Work instruction: Search the entries for the string "keys" and give the number of lines that hold it, nothing more.

Excerpts from a dataset
%%
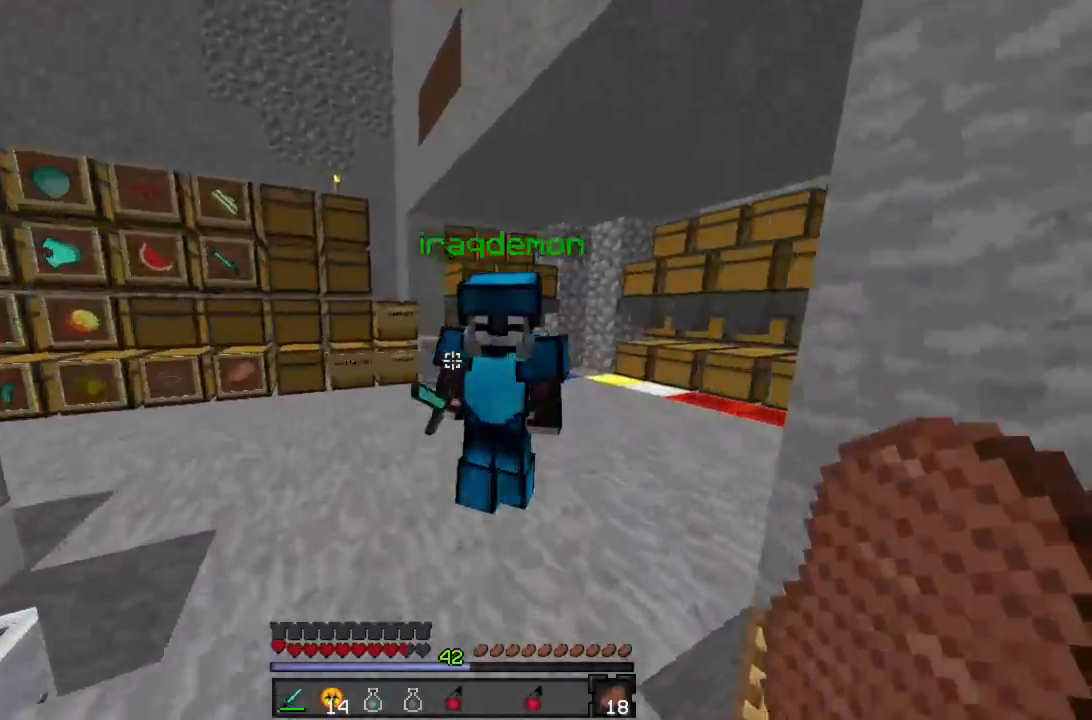
{"keys": ["a", "w"], "mouse": [], "events": [[267, "a", "down"]]}
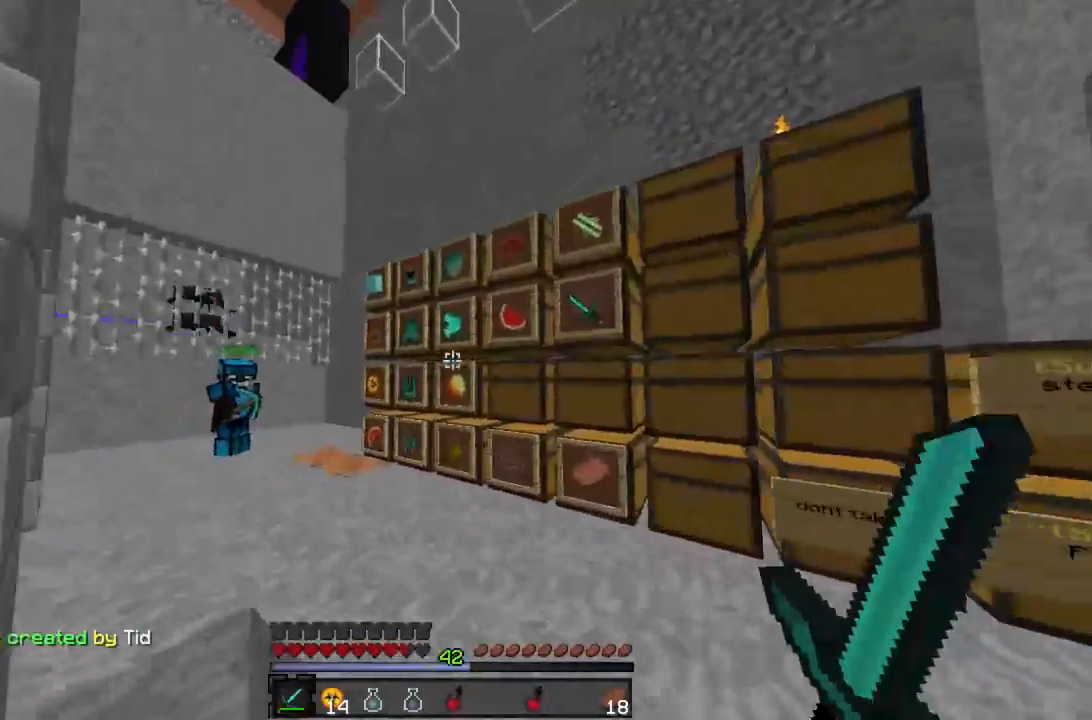
{"keys": [], "mouse": ["right"], "events": [[22, "a", "up"], [200, "a", "down"], [267, "a", "up"], [400, "w", "up"], [467, "mouse_right", "down"]]}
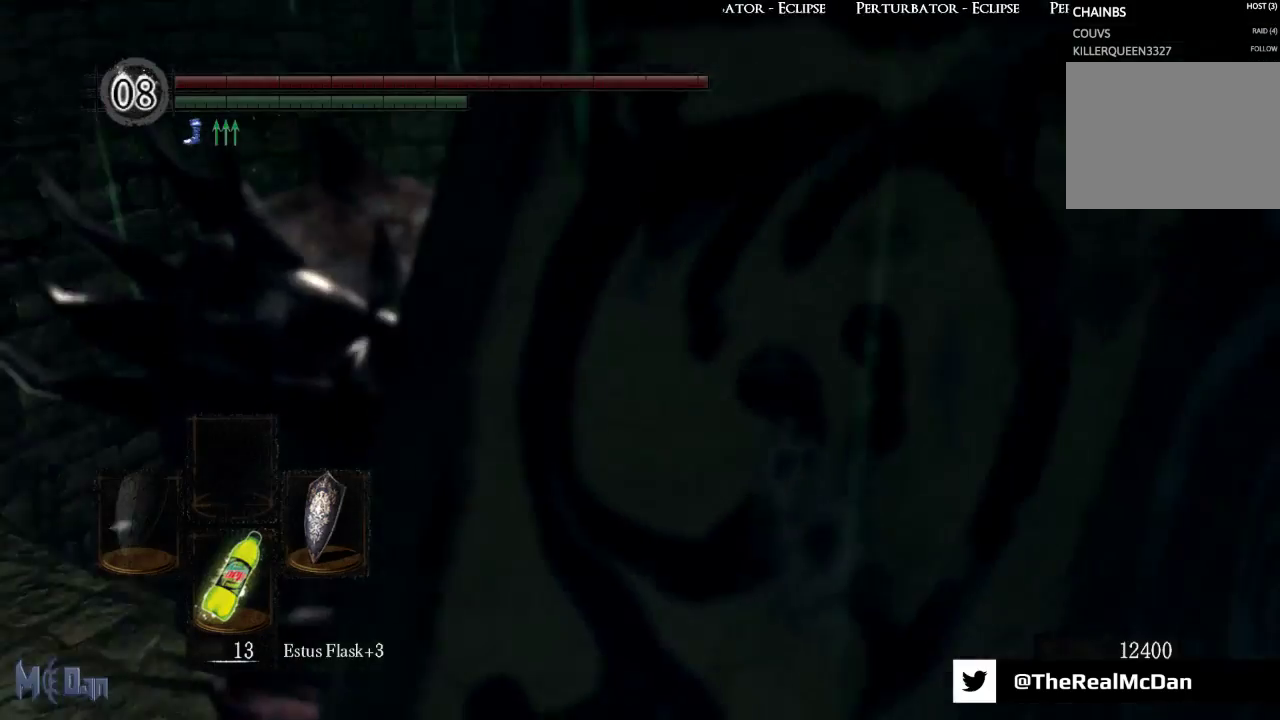
Gameplay with a controller (Xbox layout); each line is a JSON object with the inputs held at the frame after it. "events" lists button and stick changes between this image and that frame as [ms after this image, input, new state], when the widget could be followed in between. Not read: L3.
{"buttons": [], "left_stick": "up", "right_stick": "down-right", "events": [[83, "right_stick", "down-right"], [217, "right_stick", "center"], [467, "right_stick", "down-right"]]}
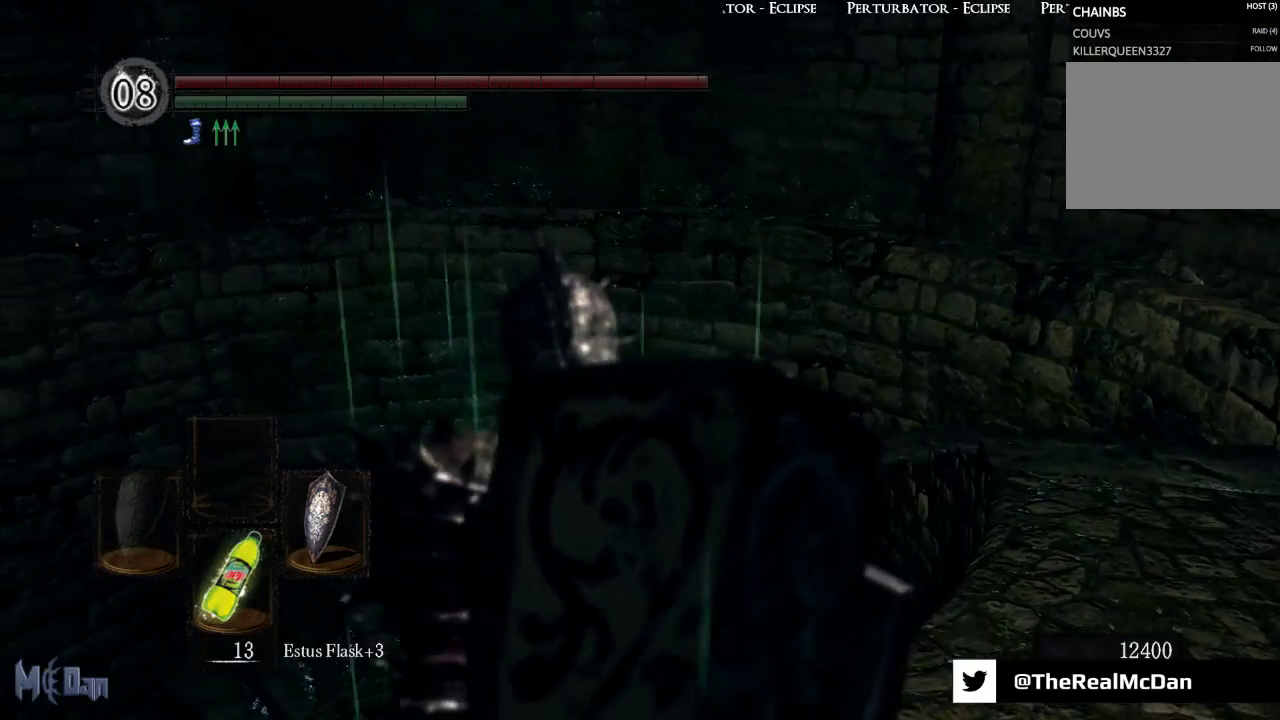
{"buttons": [], "left_stick": "up-right", "right_stick": "center", "events": [[217, "left_stick", "up-right"], [400, "right_stick", "center"]]}
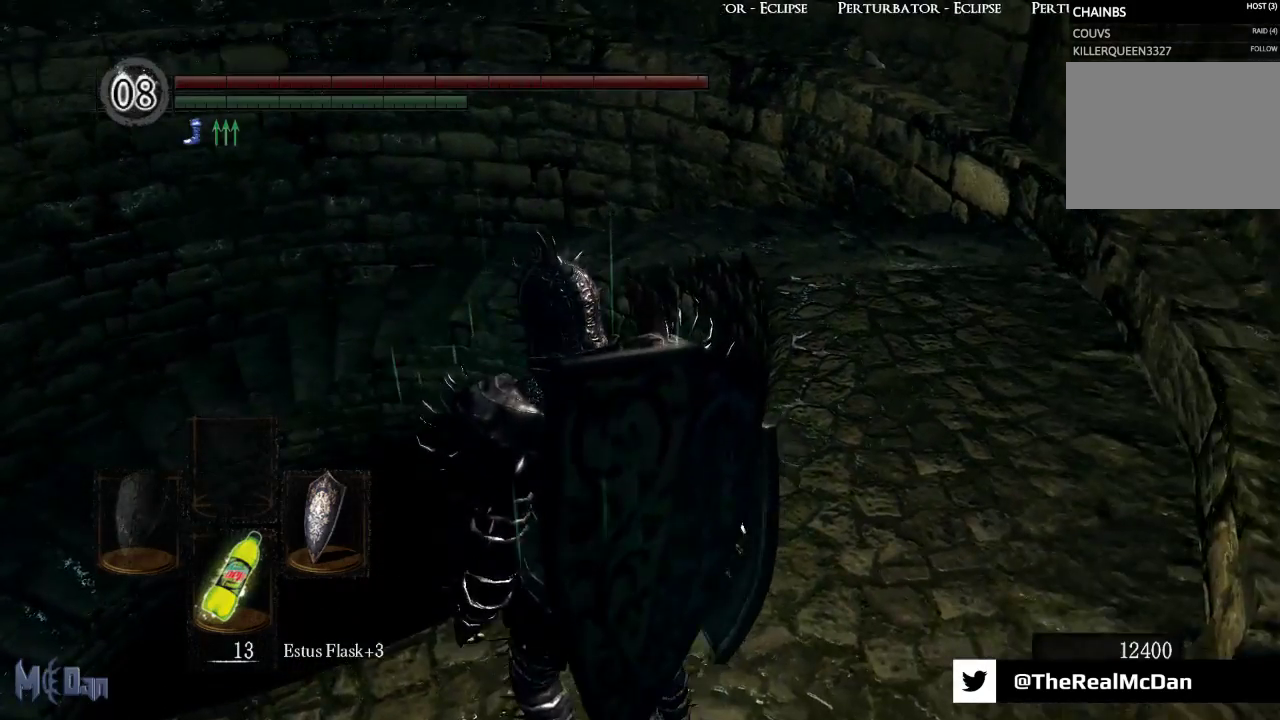
{"buttons": [], "left_stick": "up-right", "right_stick": "center", "events": []}
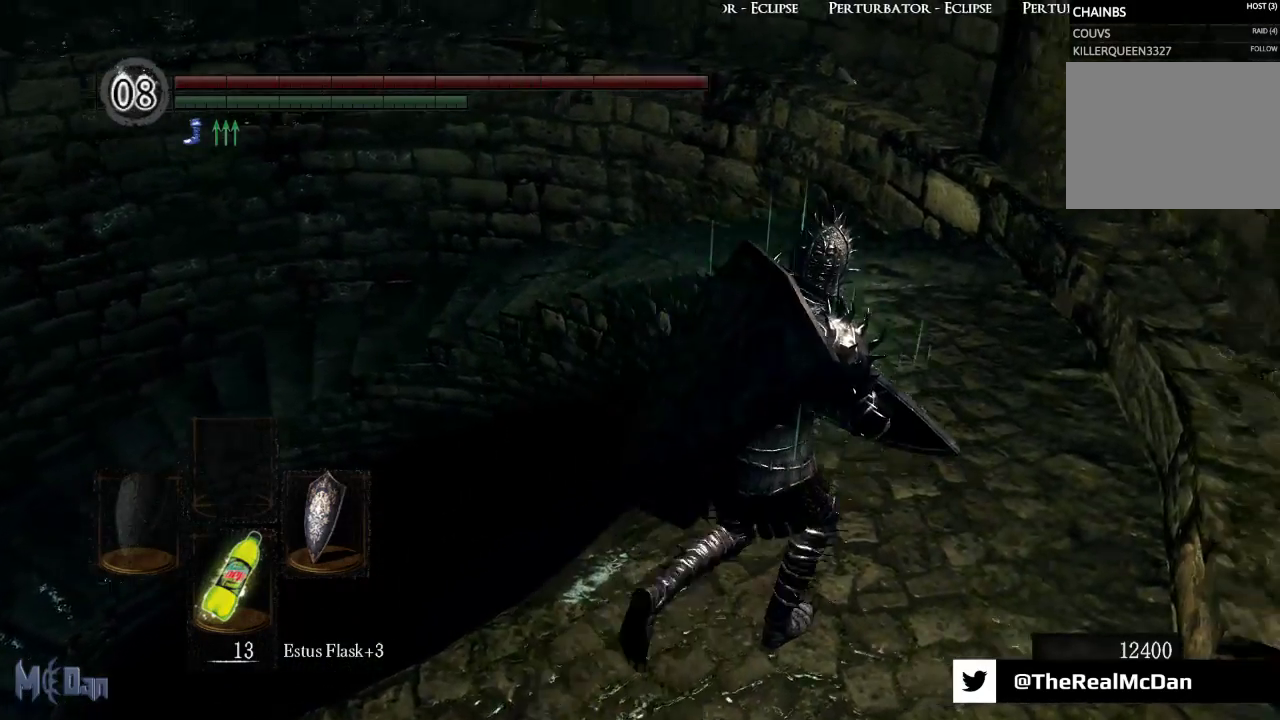
{"buttons": [], "left_stick": "up", "right_stick": "down-left", "events": [[133, "left_stick", "up"], [300, "right_stick", "left"], [367, "right_stick", "down-left"]]}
%%
Answer for this exercise: 2